«Vivre sans voiture» à Limpertsberg

Nouveau concept d'habitat vert et sans voiture

“Le Verger Ermesinde-Vivre sans Voiture“: la construction a débuté le 17 juin et s'achèvera en 2020.
“Le Verger Ermesinde-Vivre sans Voiture“: la construction a débuté le 17 juin et s'achèvera en 2020.
Lex Kleren

(AF) - Le premier coup de pelleteuse a été symboliquement donné mardi dans le quartier de Limpertsberg: le Verger Ermesinde, un lotissement nouvelle génération verdoyant et écologique, va être construit rue Pasteur.

Une vue 3D du Verger Ermesinde.
Une vue 3D du Verger Ermesinde.
Tracol Immobilier/Tatiana Fabeck architectes

Ces 9 maisons et 6 résidences de 42 appartements seront des constructions passives (classe énergétique A), comme l'exige désormais la loi. Elles seront implantées dans un verger et conserveront les espaces verts environnants. Ce concept urbain est en quelque sorte conçu comme un village, incluant des commerces et une crèche. Et il ne comporte pas de garage. La vie sans voiture fait partie de ce concept d'habitation. La Ville n'attribuera pas de vignette automobile aux habitants. Ils pourront aisément utiliser les transports en commun.

La maison d'un ancien rosiériste intégrée au projet

La maison de l'ancien rosiériste Gemen & Bourg sera sauvée. Elle était le siège de la plus importante production de roses au monde. Au début du 20e siècle, plus de deux millions de roses, produites à cet endroit, étaient vendues chaque année.

Le projet prévoyait sa destruction, mais la bourgmestre Lydie Polfer s'y est opposée, cette maison étant un élément historique du patrimoine. Elle a donc été intégrée au projet, sera restaurée (classe énergétique C afin de ne pas dénaturer son style) et abritera une crèche.

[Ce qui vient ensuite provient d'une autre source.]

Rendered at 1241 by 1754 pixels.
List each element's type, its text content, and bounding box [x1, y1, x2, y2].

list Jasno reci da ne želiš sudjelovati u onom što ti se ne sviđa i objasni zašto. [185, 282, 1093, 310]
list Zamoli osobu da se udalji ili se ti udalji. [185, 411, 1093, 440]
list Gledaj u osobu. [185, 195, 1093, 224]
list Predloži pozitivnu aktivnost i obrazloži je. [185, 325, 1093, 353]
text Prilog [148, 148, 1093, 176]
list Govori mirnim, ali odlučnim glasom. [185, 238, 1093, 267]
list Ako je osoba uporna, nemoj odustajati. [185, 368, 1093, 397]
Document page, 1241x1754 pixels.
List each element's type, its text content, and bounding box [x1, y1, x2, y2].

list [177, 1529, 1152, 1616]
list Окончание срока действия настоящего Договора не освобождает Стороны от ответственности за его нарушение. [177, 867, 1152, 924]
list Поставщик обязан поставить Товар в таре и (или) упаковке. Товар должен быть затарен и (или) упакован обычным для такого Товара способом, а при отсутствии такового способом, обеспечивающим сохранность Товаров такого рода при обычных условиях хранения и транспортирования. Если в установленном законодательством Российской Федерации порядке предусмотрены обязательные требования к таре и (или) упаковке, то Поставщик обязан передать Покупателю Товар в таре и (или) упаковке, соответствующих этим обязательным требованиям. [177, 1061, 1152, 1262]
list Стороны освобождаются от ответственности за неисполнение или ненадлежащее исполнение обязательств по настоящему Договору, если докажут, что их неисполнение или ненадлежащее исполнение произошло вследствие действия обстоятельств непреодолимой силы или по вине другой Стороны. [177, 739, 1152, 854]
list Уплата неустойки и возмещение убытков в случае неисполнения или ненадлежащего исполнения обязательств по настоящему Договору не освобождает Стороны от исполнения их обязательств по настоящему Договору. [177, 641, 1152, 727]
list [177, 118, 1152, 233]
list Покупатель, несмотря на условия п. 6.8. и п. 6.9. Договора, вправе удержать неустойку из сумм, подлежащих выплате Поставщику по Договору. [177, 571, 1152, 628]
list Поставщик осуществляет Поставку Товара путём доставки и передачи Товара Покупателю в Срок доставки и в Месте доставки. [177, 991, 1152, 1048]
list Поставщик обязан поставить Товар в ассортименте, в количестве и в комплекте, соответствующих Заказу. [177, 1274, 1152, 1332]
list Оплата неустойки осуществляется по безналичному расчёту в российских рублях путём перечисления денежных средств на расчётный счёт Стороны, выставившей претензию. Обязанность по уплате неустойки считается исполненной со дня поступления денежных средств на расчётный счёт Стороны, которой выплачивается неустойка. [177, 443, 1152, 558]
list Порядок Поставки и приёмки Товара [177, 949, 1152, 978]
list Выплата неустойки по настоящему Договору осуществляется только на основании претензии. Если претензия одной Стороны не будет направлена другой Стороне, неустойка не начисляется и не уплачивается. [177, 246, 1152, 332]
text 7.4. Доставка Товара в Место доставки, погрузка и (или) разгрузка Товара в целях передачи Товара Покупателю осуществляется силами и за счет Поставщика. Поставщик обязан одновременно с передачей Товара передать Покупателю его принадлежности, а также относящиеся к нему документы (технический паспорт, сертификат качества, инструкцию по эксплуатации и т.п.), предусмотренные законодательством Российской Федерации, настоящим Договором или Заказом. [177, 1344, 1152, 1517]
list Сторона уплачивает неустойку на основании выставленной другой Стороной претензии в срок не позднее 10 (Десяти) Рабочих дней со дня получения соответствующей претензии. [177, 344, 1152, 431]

Des arbres fruitiers seront plantés sur cette surface de 2060 mètres carrés, qui côtoieront des haies de noisetiers, roses, sureaux ou aubépines, arbustes prisés par les oiseaux. Les espaces verts permettront aux habitants de cultiver leurs propres plantations de légumes, par exemple.

Le prix des habitations est très raisonnable pour Luxembourg-ville puisque le prix moyen au mètre carré est d'environ 4.000 euros, grâce à un bail emphytéotique établi sur une durée de 75 ans (la Ville reste propriétaire du terrain, qui ne rentre donc pas dans le prix de vente). Presque tous les logements, de 27 à 204 mètres carrés, ont été vendus.

Afin de respecter un équilibre, les logements les plus grands sont destinés à des familles, les plus petits à des personnes seules. Certaines de ces constructions ont été adaptées pour des personnes à mobilité réduite.